Gilly Hicks by Hollister, a lingerie brand owned by Abercrombie & Fitch, is set to open four new pop-up stores in Miami, FL, Cerritos, CA, Friendswood, TX, and Tysons, VA with its new, more modern format. The stores will have a smaller format and offer more personalized customer experiences specific to each location, such as paying homage to local hot spots. While the open dates have not been set, the stores will remain open for approximately one year.
Google Cloud has brought on two new execs to lead the cloud strategies following the launch of its Google Cloud for Retail solution suite. Carrie Tharp, VP of Retail, will be responsible for creating and executing Google Cloud’s strategy throughout the retail industry, while Janet Kennedy, VP of Retail Enterprise Sales, will lead the Google Cloud retail sales team, according to Retail Touchpoints.
Retail sales spiked in June, rising 0.4% from May, and 3.3% year over year, according to the U.S. Commerce Department's monthly tally. According to the report, nonstore retailers (mostly e-commerce) were up 1.7% month over month and 13.4% year over year. Moody’s Investors SVP Mickey Chadha predicts that the uptick in sales will grow up to 4.0% in 2019 thanks to, “E-commerce players such as Amazon, off-price retailers like TJX and Ross, value and convenience oriented retailers like Dollar General and Dollar Tree, and discounters and warehouse clubs like Walmart and Target.”

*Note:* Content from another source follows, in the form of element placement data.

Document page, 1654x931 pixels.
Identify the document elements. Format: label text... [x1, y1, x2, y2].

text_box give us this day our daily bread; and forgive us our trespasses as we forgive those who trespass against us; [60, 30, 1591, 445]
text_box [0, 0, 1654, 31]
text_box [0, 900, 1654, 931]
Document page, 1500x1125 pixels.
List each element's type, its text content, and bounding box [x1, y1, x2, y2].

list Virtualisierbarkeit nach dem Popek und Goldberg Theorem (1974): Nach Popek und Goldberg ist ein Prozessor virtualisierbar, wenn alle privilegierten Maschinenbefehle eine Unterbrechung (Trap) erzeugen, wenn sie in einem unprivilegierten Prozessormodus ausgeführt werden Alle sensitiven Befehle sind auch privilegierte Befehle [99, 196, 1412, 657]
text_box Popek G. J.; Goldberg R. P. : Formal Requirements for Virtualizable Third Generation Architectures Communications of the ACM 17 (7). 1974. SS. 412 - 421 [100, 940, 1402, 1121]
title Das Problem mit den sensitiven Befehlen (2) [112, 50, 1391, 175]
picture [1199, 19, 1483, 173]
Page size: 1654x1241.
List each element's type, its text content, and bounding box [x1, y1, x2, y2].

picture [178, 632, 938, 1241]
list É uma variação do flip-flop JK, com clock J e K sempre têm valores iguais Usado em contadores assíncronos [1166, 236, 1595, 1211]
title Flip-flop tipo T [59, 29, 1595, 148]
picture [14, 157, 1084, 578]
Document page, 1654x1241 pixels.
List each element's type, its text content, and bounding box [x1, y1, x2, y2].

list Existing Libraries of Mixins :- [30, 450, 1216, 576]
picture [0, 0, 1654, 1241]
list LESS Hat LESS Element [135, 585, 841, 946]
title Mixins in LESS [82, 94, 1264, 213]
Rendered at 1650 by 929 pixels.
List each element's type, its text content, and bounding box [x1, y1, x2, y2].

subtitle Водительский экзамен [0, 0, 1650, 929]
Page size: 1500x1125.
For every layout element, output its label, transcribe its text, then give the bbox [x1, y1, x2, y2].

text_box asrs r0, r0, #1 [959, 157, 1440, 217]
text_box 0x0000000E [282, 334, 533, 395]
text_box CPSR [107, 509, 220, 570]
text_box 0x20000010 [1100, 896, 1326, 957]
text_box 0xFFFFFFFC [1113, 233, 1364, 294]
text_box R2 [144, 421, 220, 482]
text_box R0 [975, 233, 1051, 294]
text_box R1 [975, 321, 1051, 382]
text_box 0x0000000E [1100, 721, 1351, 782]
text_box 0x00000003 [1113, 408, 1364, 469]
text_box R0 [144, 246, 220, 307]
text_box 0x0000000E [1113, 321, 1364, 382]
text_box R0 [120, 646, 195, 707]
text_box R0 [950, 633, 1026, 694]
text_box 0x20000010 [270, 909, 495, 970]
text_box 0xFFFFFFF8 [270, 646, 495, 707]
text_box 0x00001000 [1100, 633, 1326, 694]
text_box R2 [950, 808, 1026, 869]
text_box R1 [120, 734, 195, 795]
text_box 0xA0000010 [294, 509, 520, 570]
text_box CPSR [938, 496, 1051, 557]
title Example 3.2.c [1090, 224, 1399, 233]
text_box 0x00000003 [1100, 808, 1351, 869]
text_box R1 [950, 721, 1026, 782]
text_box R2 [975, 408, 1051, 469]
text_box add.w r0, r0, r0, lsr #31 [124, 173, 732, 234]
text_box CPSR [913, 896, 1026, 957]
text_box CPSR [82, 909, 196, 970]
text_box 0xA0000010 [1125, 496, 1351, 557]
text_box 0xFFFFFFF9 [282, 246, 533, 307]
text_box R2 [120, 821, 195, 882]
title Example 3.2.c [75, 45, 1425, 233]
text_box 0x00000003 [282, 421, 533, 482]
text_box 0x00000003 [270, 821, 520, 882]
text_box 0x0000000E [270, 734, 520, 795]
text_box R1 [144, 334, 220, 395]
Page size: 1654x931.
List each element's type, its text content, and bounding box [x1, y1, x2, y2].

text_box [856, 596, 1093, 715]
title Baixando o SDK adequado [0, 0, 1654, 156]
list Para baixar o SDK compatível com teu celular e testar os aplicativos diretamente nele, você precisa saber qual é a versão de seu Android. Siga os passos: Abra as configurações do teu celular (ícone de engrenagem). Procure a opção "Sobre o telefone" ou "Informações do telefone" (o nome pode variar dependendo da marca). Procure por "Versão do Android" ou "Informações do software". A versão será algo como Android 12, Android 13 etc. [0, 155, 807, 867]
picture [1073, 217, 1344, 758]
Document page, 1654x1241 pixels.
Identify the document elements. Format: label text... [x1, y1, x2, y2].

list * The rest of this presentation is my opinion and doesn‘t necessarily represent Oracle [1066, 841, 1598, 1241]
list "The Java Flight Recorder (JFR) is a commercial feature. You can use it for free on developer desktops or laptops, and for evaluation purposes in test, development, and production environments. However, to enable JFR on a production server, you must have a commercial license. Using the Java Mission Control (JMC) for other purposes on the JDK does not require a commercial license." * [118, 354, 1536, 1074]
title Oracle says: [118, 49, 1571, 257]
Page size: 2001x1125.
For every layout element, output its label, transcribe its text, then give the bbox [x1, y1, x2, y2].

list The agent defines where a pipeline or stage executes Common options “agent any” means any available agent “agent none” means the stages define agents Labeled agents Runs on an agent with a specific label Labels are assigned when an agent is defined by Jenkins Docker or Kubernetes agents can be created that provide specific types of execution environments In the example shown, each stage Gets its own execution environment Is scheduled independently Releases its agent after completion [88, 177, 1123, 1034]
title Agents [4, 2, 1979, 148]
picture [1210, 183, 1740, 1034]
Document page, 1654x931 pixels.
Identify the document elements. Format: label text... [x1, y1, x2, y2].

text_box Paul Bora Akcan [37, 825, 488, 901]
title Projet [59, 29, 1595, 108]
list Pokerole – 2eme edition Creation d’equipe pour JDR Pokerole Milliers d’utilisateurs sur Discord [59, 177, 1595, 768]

Target hired a Facebook tech veteran as SVP of infrastructure and operations for its tech team. Hari Govind will oversee cloud computing, network connectivity and operations for technology at its stores, distribution centers, offices and digital channels, according to a press release.
Claire’s Stores has hired Ryan Vero, former president of Party City, to head the teen accessories retailer as CEO, according to a press release. Although the retailer almost had a brush with bankruptcy, they believe Vero has what it takes to drive growth moving forward.
Kohl’s has begun hiring for seasonal positions across 500 stores to support its back-to-school and holiday sales season, according to a press release. The company plans to hire 3,000 associates to fill several omnichannel and customer service positions, in addition to hiring for the five new stores opening in the fall.
Brad Weston, former CEO of Petco, was named president of Party City Holdco and CEO of Party City Retail Group, effective July 25, according to a company press release. Weston will "play a key role in driving the Company's strategic growth initiatives across its vertically integrated business" and will lead all aspects of Party City's retail operations, per the release.
Walmart is restructuring its leadership and uniting its supply chain team in a push for a seamless omnichannel experience, according to a memo received by RetailDive. Walmart’s EVP of supply chain Greg Smith will lead the team, in efforts to create “one, seamless Walmart experience” by integrating digital and store operations.